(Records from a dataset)
__________________________________________________

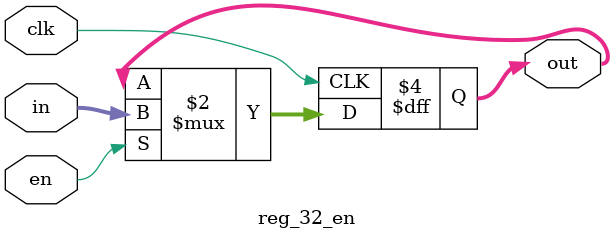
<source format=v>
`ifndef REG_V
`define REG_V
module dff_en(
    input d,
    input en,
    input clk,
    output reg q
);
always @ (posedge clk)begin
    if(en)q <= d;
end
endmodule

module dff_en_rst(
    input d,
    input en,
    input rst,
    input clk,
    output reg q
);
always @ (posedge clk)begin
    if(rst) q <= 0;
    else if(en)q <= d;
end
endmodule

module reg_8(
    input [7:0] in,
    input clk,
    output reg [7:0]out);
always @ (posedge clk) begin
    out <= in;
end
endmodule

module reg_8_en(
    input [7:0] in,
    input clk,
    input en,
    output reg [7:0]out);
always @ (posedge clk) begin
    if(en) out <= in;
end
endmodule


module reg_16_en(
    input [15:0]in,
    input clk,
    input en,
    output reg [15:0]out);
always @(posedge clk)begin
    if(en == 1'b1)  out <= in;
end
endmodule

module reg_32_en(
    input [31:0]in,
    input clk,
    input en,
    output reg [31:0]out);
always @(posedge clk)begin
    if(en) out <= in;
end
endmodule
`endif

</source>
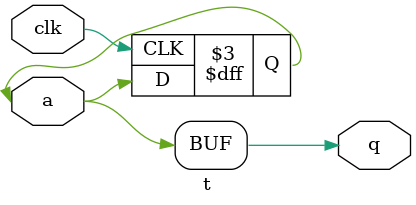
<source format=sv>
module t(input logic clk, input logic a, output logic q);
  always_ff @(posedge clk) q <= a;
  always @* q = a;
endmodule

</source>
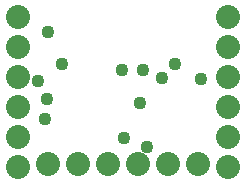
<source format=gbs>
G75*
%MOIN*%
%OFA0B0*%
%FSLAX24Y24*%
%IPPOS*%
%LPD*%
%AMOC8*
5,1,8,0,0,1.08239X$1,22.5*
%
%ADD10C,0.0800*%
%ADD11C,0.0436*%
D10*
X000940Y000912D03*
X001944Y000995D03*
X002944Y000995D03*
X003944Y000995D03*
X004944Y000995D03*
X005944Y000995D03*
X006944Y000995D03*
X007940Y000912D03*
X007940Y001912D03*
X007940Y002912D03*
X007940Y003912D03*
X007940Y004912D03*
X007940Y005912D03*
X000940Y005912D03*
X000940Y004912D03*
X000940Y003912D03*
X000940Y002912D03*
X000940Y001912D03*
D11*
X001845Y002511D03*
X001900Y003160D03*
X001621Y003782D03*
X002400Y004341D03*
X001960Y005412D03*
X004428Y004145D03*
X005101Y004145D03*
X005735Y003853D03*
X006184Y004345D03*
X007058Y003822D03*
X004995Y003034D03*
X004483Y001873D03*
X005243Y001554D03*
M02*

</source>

__________________________________________________

ACTION ITEM:
Through the last line of the entries above, beginning at the line containing "X006944Y000995D03*", transcribe each line exactly, both ends included and nothing more.

TASK OUTPUT:
X006944Y000995D03*
X007940Y000912D03*
X007940Y001912D03*
X007940Y002912D03*
X007940Y003912D03*
X007940Y004912D03*
X007940Y005912D03*
X000940Y005912D03*
X000940Y004912D03*
X000940Y003912D03*
X000940Y002912D03*
X000940Y001912D03*
D11*
X001845Y002511D03*
X001900Y003160D03*
X001621Y003782D03*
X002400Y004341D03*
X001960Y005412D03*
X004428Y004145D03*
X005101Y004145D03*
X005735Y003853D03*
X006184Y004345D03*
X007058Y003822D03*
X004995Y003034D03*
X004483Y001873D03*
X005243Y001554D03*
M02*

</source>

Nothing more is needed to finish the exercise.